By contrast, political scientists may be troubled by the way in which the authors have tried (or, more accurately, avoided) to operationalize political influence: there is remarkably little explicit discussion of the role of politics in a book entitled Money Markets and Politics. More often than not, the authors are satisfied to operationalize politics as a residual: politics becomes the fall-back explanation when economic variables proved to have little explanatory leverage.

The most explicit attempt at measuring political influence is found in the way in which the authors present their evidence in terms of a state’s institutional relationships to the EU or EMU. While there are good theoretical grounds for expecting membership in a monetary union to influence policy autonomy, it is less clear why EU membership itself should be one of the most important variables for explaining cross-national variation in the sample. These eleven countries enjoy a remarkable history of economic, political and cultural integration—the effects of which extend far beyond formal EU membership.
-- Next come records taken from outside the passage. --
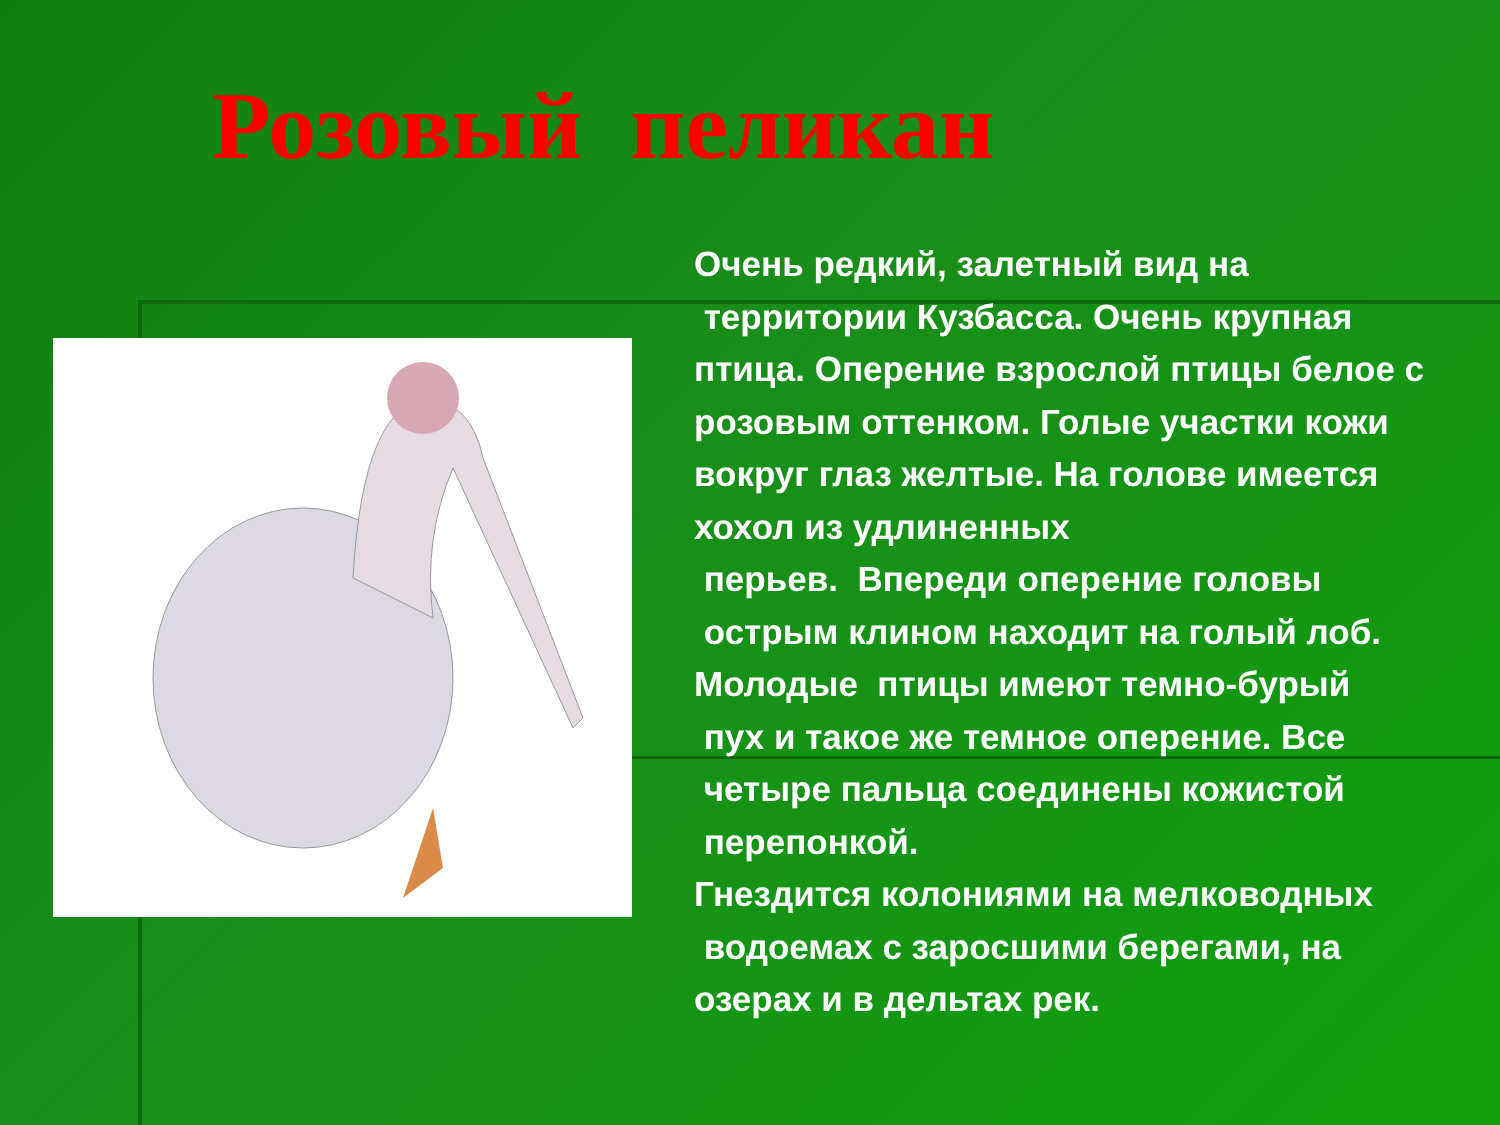Розовый пеликан
Очень редкий, залетный вид на
территории Кузбасса. Очень крупная птица. Оперение взрослой птицы белое с розовым оттенком. Голые участки кожи вокруг глаз желтые. На голове имеется хохол из удлиненных
перьев. Впереди оперение головы
острым клином находит на голый лоб.
Молодые птицы имеют темно-бурый
пух и такое же темное оперение. Все
четыре пальца соединены кожистой
перепонкой.
Гнездится колониями на мелководных
водоемах с заросшими берегами, на озерах и в дельтах рек.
Indeed, even Norway—which stands furthest from the institutional focus of this study—is bound to all of the relevant EU directives by virtue of its membership in the European Economic Area (EEA).

Neither is it entirely clear why the most important political cleavages should fall along EU/EMU membership lines. For example, it is not unreasonable to suggest that Sweden, Denmark and Norway share more political features than do Norway and Switzerland, though the authors’ institutional divide suggests that the most important political cleavage is between Sweden and Denmark (on the one hand) and Norway and Switzerland (on the other).

Finally, to the extent that the authors wish to generalize from their findings, their sample spread (in terms of, for example, outcomes and institutional affiliations) is remarkably thin and patchy. After all, it is difficult to argue that Norway and Switzerland are in any way representative of the universe of “European non-EU countries”. Norway (because of its petroleum incomes) and Switzerland (because of its role in the world’s financial system) enjoy very unique economic relationship to the EU (and the world, for that matter). This makes it somewhat problematic to generalize from their experience.

By focusing on the political limitations to this study, I do not wish to detract from its important contribution. Careful study of the experiences of these eleven countries can provide important lessons for other economies (both in Europe and beyond) struggling to balance the conflicting demands that are placed on them in a world that is increasingly marked by financial integration. The first step in this learning process is the collection and classification of relevant data in a comparative framework. Toward that end, Money Markets and Politics provides an excellent and useful empirical platform upon which such lessons can be drawn and eventually expanded.